Top of Material supplied

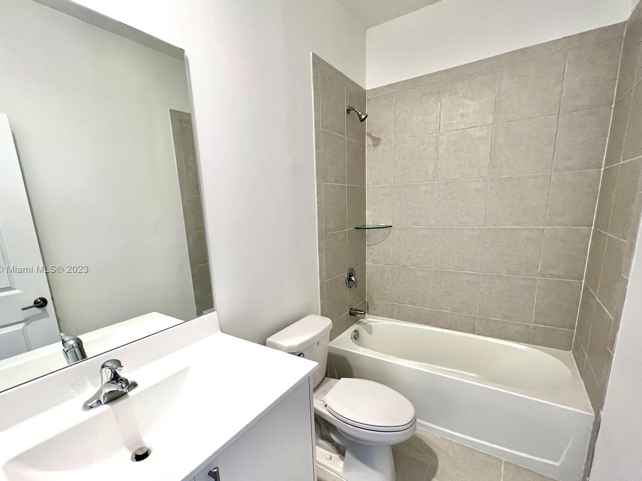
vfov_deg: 81.4
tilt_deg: -12.8
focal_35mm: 15
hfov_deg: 98.1
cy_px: 270
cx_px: 310
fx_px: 278
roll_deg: +2.6
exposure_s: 1/60
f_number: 1.8
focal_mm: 1.57
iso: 125
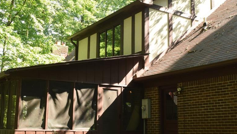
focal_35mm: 54
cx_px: 115
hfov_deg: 38.5
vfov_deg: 22.2
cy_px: 63
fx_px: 339
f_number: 16
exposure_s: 1/50
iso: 800
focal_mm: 26
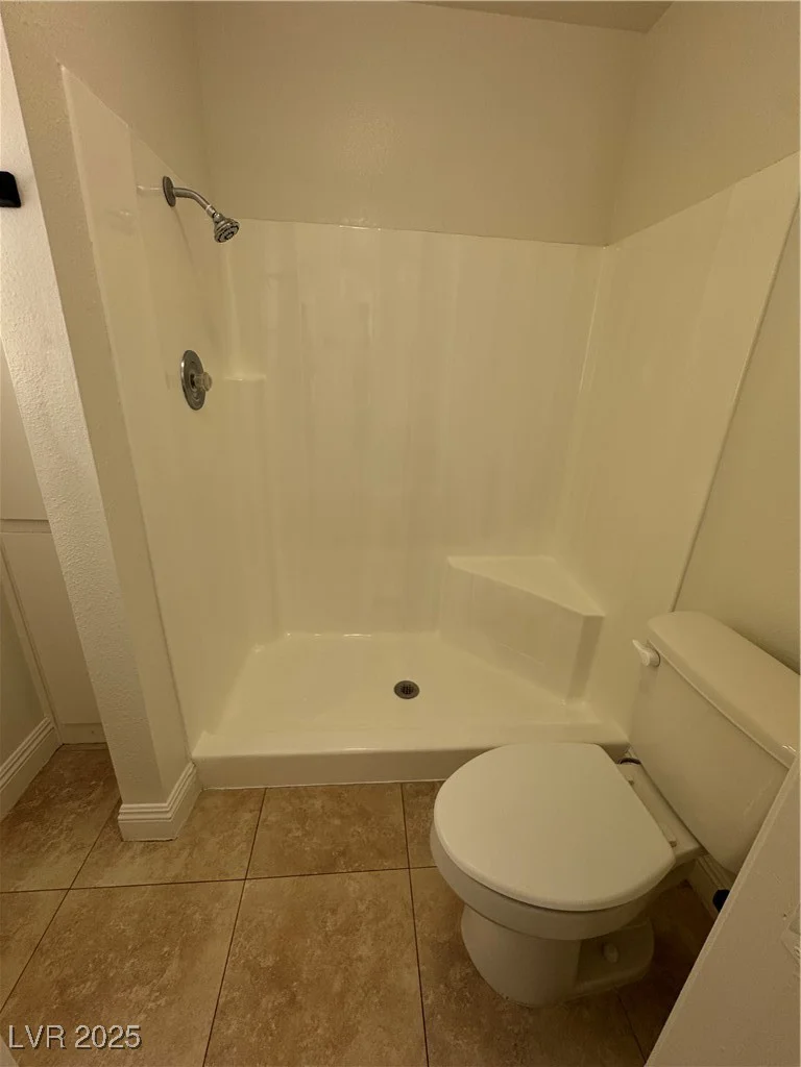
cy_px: 534
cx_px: 400
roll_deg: -3.0
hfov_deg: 85.7
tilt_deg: -20.2
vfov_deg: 102.1
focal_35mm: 14
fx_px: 432
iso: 40
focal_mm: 2.22
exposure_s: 1/130
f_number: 2.2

Bottom of Material supplied

Nothing but the pictures is to be left out; the rest of the listing should be copied exactly.

## Task output
vfov_deg: 81.4
tilt_deg: -12.8
focal_35mm: 15
hfov_deg: 98.1
cy_px: 270
cx_px: 310
fx_px: 278
roll_deg: +2.6
exposure_s: 1/60
f_number: 1.8
focal_mm: 1.57
iso: 125
focal_35mm: 54
cx_px: 115
hfov_deg: 38.5
vfov_deg: 22.2
cy_px: 63
fx_px: 339
f_number: 16
exposure_s: 1/50
iso: 800
focal_mm: 26
cy_px: 534
cx_px: 400
roll_deg: -3.0
hfov_deg: 85.7
tilt_deg: -20.2
vfov_deg: 102.1
focal_35mm: 14
fx_px: 432
iso: 40
focal_mm: 2.22
exposure_s: 1/130
f_number: 2.2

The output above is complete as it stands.